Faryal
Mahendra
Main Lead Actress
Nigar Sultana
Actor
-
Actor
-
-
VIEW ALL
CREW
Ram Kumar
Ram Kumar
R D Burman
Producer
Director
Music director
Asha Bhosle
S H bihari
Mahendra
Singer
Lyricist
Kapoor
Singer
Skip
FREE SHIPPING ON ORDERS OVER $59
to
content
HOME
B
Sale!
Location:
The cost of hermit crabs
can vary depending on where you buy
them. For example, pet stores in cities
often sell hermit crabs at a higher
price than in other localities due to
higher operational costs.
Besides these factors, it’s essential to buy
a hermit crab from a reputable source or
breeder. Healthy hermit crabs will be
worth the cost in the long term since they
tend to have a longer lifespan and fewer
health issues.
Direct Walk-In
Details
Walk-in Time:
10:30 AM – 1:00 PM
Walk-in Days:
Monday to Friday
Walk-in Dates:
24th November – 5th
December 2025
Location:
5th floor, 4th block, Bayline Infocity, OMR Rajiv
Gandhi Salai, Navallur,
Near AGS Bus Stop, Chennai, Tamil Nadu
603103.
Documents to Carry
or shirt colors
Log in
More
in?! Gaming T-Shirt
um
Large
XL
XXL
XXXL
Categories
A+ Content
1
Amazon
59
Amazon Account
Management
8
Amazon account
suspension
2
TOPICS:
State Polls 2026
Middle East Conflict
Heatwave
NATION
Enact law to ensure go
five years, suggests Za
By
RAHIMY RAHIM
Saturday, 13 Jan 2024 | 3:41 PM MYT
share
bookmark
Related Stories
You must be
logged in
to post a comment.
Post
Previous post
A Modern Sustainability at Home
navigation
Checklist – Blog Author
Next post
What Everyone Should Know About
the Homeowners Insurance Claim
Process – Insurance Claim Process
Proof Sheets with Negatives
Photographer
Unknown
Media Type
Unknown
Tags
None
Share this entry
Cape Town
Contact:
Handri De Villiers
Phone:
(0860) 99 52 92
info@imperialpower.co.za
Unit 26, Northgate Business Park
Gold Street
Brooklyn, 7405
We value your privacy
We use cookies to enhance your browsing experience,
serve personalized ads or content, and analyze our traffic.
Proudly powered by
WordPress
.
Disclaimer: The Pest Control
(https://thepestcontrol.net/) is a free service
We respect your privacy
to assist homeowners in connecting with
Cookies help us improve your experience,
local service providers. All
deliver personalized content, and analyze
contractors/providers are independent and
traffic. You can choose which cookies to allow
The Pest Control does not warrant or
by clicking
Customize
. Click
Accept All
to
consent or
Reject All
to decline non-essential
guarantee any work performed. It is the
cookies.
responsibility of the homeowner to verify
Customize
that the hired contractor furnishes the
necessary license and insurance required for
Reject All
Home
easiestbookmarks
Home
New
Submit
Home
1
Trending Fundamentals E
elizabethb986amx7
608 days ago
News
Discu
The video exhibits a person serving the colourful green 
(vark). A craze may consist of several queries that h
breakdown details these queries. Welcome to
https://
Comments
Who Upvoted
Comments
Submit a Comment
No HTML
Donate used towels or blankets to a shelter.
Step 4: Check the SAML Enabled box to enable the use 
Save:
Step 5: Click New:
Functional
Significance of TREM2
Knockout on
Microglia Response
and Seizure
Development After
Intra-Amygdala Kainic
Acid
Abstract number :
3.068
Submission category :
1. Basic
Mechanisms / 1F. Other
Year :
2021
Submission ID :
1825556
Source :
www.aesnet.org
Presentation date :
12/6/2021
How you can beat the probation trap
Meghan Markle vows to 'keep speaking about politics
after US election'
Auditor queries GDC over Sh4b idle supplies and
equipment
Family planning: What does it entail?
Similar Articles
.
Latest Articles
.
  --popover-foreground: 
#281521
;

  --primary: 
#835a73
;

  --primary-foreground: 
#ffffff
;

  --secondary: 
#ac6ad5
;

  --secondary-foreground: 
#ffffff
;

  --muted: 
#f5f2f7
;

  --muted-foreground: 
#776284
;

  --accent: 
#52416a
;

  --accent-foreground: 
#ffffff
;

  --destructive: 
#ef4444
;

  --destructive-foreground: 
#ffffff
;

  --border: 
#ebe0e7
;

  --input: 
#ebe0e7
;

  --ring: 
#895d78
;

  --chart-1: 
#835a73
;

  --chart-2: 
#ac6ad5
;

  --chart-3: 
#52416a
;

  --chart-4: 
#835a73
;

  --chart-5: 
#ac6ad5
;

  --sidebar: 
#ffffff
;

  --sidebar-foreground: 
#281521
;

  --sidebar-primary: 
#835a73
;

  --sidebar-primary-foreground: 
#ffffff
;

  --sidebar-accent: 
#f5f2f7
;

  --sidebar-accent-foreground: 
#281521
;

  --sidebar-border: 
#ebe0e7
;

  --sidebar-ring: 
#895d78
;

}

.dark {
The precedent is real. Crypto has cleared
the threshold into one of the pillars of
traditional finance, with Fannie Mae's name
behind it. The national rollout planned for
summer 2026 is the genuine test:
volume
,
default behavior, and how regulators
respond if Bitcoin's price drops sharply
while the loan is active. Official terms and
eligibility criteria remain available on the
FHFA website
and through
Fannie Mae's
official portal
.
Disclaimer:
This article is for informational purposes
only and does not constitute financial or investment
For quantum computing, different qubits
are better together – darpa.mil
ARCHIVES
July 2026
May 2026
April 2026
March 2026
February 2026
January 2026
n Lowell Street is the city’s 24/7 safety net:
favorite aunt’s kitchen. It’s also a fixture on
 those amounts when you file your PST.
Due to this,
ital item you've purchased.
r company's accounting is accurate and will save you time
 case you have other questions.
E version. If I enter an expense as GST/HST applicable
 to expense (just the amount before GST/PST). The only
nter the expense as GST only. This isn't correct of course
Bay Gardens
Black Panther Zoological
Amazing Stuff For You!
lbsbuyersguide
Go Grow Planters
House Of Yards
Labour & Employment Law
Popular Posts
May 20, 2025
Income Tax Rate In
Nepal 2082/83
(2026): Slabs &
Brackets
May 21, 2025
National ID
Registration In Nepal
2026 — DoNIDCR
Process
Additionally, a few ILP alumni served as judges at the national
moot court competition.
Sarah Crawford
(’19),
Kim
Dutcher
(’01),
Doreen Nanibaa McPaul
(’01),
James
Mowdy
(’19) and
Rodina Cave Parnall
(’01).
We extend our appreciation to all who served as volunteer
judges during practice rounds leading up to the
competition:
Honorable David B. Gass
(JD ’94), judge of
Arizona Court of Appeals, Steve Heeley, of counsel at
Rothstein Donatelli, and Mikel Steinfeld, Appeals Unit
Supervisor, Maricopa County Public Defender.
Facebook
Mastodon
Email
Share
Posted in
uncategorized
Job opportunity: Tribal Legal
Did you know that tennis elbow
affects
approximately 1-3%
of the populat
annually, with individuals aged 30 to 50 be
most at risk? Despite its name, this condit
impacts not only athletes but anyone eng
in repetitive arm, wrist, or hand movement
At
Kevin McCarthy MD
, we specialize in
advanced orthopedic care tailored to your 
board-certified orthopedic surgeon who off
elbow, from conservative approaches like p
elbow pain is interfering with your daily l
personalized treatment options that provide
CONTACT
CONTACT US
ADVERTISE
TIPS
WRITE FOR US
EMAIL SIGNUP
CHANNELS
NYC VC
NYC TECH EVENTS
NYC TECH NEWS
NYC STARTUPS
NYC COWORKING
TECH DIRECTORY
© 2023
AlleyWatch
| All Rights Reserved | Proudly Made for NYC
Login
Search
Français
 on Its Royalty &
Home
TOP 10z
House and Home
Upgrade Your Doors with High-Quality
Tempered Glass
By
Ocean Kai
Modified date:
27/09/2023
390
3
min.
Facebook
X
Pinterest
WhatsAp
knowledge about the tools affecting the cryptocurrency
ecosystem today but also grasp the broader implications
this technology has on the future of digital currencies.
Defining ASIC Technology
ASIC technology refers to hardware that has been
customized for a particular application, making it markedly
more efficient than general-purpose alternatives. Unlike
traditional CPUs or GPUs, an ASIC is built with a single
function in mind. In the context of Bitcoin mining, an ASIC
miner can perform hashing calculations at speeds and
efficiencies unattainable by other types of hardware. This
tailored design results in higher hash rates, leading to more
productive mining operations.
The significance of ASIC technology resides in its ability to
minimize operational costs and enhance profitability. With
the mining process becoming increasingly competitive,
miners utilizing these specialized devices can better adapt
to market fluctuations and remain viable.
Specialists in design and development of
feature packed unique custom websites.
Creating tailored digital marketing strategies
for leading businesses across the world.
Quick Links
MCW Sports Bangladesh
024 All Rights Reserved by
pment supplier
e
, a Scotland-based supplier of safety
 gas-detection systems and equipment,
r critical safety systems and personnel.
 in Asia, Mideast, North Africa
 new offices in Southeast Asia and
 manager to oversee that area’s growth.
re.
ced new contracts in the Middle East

━━━━━━━━━━━━━━━━

Scan the records for the string "Bitcoin". Copy each line in which it appears.

respond if Bitcoin's price drops sharply
function in mind. In the context of Bitcoin mining, an ASIC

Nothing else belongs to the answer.